A new methodology for the design of application-tuned image reconstruction and restoration algorithms.

Digital imaging systems are ubiquitous and impact many fields of research and industry, from (biomedical) electron microscopy to radio astronomy. Nearly all systems use some form of digital image restoration or reconstruction algorithm (DRA) to either improve image quality or as an essential part of their operation. The large impact of DRAs has enabled new applications, such as light field cameras, heterogeneous sensor devices, microwave tomography or HDR and 3D television. It is evidenced by the recent Nobel Prize for (the resolving power of) STED fluorescence microscopy. As DRA applications grow in number and become more diverse and complex, so does DRA design. This is exacerbated by the fact that developing better-quality DRAs often means tailoring to specific application use cases (which are generally not even known in full detail yet). To solve these limitations to digital imaging, we propose a new methodology for the design of DRAs. The main idea of this methodology is to allow a human to directly input application-specific information in a general DRA. A human can provide the DRA with very accurate models about noise, the acquisition system and the type of image that is expected for a very specific use case because the human can base those pieces of information on his expertise and current user demands. By comparison, existing DRAs are often based on powerful, yet less specific models by necessity because a DRA designer cannot accomodate all possible use case details.

Provided data:

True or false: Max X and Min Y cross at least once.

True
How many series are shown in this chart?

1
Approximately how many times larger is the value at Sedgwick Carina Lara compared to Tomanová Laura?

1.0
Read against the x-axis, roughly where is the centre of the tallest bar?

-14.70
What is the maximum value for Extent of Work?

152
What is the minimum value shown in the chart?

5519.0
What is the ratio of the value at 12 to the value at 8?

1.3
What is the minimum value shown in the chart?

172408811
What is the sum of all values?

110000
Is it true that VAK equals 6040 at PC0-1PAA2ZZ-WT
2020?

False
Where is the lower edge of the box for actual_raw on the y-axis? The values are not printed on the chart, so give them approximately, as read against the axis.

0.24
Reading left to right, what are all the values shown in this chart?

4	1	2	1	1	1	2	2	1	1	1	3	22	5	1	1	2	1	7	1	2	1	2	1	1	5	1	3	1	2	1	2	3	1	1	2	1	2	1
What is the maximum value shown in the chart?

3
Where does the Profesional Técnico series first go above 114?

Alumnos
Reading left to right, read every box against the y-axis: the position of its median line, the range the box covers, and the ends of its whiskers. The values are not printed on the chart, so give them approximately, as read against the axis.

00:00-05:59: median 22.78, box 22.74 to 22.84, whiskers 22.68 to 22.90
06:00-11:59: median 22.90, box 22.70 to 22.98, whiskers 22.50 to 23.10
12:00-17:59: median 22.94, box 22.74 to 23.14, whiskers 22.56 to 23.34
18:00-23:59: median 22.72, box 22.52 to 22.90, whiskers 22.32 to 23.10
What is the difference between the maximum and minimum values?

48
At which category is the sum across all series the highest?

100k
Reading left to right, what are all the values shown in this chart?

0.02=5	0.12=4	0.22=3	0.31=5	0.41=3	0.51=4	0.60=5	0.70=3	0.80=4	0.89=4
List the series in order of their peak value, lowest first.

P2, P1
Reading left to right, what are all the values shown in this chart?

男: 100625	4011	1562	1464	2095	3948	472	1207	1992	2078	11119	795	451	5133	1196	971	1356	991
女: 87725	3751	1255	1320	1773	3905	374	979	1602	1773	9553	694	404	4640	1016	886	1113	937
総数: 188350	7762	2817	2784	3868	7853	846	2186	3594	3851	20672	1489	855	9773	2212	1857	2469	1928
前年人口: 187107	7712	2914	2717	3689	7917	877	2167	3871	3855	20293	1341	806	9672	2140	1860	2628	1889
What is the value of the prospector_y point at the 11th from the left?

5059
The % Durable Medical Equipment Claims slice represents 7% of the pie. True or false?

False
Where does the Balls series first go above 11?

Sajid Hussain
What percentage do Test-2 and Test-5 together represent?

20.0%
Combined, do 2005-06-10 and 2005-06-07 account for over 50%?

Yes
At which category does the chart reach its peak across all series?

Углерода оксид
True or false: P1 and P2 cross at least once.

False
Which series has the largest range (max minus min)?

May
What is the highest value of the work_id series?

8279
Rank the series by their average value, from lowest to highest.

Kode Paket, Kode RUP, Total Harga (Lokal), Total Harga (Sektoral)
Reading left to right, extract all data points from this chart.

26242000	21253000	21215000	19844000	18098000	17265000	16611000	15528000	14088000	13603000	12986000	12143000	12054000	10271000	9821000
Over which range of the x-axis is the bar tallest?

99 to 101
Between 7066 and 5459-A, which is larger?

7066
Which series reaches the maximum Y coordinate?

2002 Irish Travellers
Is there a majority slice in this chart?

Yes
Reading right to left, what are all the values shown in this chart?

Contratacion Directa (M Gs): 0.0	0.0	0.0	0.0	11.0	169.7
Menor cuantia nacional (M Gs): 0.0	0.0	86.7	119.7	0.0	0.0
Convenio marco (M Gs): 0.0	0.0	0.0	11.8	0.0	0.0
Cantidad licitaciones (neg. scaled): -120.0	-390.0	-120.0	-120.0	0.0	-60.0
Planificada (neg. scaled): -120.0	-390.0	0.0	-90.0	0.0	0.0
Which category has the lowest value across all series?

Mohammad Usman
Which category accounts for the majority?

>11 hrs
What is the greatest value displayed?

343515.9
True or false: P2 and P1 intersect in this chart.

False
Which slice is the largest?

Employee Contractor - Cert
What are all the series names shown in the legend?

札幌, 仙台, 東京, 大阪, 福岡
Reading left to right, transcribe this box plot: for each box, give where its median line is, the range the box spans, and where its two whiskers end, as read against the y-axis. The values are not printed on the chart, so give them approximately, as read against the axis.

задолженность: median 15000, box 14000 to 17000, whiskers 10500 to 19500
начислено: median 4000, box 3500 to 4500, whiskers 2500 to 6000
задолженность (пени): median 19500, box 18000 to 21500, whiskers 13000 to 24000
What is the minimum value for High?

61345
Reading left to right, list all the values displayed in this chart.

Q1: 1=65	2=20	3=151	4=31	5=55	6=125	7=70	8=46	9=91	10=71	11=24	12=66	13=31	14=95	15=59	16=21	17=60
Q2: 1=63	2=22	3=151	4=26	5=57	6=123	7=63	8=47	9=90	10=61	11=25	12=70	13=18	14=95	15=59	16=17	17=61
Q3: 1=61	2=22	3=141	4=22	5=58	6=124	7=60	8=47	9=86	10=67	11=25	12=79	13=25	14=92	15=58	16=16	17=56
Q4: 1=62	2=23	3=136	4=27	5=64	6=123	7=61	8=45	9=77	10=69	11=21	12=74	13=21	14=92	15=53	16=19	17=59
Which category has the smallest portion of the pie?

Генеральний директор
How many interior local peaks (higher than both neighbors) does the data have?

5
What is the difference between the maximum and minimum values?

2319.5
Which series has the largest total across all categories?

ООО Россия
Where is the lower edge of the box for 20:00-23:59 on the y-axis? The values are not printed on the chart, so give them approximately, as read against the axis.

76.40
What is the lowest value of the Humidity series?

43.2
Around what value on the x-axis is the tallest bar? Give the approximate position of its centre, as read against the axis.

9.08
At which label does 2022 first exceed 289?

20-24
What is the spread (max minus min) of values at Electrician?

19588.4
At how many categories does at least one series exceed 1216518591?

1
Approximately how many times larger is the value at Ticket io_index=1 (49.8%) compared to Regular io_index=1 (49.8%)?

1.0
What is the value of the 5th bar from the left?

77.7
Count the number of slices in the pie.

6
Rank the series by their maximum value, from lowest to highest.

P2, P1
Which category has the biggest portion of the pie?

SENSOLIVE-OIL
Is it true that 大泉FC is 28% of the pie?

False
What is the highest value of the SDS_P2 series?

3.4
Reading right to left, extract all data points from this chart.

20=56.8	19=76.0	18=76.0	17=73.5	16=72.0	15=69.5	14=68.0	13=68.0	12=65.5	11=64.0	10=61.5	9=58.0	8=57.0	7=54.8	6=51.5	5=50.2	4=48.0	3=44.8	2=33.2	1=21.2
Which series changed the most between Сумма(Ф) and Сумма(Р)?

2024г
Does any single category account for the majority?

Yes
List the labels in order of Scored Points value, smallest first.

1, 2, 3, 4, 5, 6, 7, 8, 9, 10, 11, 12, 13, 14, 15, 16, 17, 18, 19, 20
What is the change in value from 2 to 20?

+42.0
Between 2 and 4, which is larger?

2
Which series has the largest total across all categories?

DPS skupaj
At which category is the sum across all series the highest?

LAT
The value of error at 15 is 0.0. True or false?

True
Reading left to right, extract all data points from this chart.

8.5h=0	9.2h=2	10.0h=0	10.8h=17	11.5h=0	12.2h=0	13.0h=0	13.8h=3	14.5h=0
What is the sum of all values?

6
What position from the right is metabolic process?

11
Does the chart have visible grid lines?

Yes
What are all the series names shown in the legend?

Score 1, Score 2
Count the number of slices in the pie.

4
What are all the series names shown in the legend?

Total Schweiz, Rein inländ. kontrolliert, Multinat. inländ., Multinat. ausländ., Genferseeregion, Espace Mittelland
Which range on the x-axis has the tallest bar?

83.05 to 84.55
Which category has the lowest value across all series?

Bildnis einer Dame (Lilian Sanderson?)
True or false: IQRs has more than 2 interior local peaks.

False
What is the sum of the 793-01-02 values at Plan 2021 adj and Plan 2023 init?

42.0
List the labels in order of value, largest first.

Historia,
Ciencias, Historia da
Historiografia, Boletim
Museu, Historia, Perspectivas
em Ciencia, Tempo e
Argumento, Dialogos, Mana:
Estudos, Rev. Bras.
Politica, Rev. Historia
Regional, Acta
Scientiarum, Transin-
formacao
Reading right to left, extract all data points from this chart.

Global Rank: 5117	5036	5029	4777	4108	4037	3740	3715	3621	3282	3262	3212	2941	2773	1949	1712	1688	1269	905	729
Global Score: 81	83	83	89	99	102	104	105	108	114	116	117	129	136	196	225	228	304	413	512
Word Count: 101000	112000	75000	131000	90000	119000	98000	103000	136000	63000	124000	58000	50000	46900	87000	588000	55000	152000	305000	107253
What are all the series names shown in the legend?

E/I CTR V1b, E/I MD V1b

Directions: In the text on image reconstruction and restoration algorithms, what award is cited as evidence of the large impact of these algorithms?

Task output: The recent Nobel Prize for the resolving power of STED fluorescence microscopy.